The trade-off is that the IR offers no static guarantees about the value of these fields. The convention is to namespace custom values (biobinoc.fasta-alignment, not fasta-alignment) so that pipelines that care about precise dispatch can do so safely. See Vocabulary.

Tags are facts, not judgments

Every tag in the IR is a factual observation: binoc.column-reorder means "the columns were reordered" — not "this is unimportant." Whether a column reorder counts as clerical or substantive is a renderer concern, mapped from tags via configuration. See Significance classification.

This split is the reason a single dataset's binoc output can be read differently by different audiences without re-running the diff: the same changeset JSON, fed through two renderer configs, can produce two changelogs that disagree about what mattered.

The tree is structural, not just additive

The controller keeps identical nodes in the tree during transformer execution and prunes them only at the end. This means a copy-detection transformer can correlate an add node with an unchanged file across the snapshot — that file is still in the tree. See the full comparison tree ADR for why.

flowchart LR
    subgraph Transform["Transformer view (full tree)"]
        T0["root (modify)"]
        T1["docs/guide.txt (identical)"]
        T2["data/records.csv (modify, +1 row)"]
        T0 --> T1
        T0 --> T2
    end

    subgraph Render["Renderer view (after prune_identical)"]
        R0["root (modify)"]
        R2["data/records.csv (modify, +1 row)"]
        R0 --> R2
    end

What a changeset looks like on disk

A changeset on disk is JSON. The root node is the top-level object; children nest naturally. The default Markdown renderer reads the tree, applies significance classification, and produces grouped output:

# Changelog: snapshot-a → snapshot-b

## Substantive Changes

- **data/records.csv**: 1 row added
- **data/extra.csv**: New table (2 columns, 1 row)

## Clerical Changes

- **summary.csv**: Columns reordered (content unchanged)

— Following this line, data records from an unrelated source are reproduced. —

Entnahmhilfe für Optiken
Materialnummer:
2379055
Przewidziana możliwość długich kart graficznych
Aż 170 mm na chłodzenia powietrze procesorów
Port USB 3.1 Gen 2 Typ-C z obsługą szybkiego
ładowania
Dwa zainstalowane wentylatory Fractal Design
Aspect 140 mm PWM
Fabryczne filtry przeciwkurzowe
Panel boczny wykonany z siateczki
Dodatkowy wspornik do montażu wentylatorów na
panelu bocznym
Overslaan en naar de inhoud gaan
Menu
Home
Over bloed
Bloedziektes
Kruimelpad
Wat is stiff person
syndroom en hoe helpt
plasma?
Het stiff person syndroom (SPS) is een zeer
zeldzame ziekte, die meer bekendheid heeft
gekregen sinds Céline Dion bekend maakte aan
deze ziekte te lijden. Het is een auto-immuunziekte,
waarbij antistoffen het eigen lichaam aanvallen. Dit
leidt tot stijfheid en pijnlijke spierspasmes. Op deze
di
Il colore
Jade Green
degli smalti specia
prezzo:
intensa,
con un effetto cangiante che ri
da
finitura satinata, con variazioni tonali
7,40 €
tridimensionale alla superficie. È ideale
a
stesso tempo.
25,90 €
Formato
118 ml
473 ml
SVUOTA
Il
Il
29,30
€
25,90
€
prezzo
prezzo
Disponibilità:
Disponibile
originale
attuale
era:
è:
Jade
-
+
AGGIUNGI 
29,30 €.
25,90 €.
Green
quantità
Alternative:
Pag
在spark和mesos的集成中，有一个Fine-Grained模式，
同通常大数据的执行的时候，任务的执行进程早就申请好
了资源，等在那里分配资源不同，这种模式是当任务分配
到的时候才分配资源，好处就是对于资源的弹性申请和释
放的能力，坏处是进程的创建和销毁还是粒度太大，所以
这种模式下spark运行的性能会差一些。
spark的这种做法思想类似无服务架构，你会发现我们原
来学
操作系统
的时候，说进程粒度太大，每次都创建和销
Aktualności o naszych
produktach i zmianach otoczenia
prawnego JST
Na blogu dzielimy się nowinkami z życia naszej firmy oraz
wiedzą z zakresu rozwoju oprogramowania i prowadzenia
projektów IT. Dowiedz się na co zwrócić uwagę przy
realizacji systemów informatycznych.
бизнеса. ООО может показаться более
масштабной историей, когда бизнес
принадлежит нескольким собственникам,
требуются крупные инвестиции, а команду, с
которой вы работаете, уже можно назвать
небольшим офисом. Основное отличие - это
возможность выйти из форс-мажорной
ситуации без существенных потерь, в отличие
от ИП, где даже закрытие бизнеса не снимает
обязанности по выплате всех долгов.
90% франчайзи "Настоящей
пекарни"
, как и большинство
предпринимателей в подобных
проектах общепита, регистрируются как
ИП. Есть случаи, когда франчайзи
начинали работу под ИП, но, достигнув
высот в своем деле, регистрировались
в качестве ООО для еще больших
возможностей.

Pipeline integrators consume the JSON directly. The changeset JSON schema is the canonical contract.

Combining changesets

binoc changelog changeset-1.json changeset-2.json … reads multiple stored changesets and produces a single changelog spanning all of them. The combinator is just another renderer; it does not modify the IR.

This is the model for "dataset history" use cases: store one changeset per release, combine them on demand to produce a release-spanning view.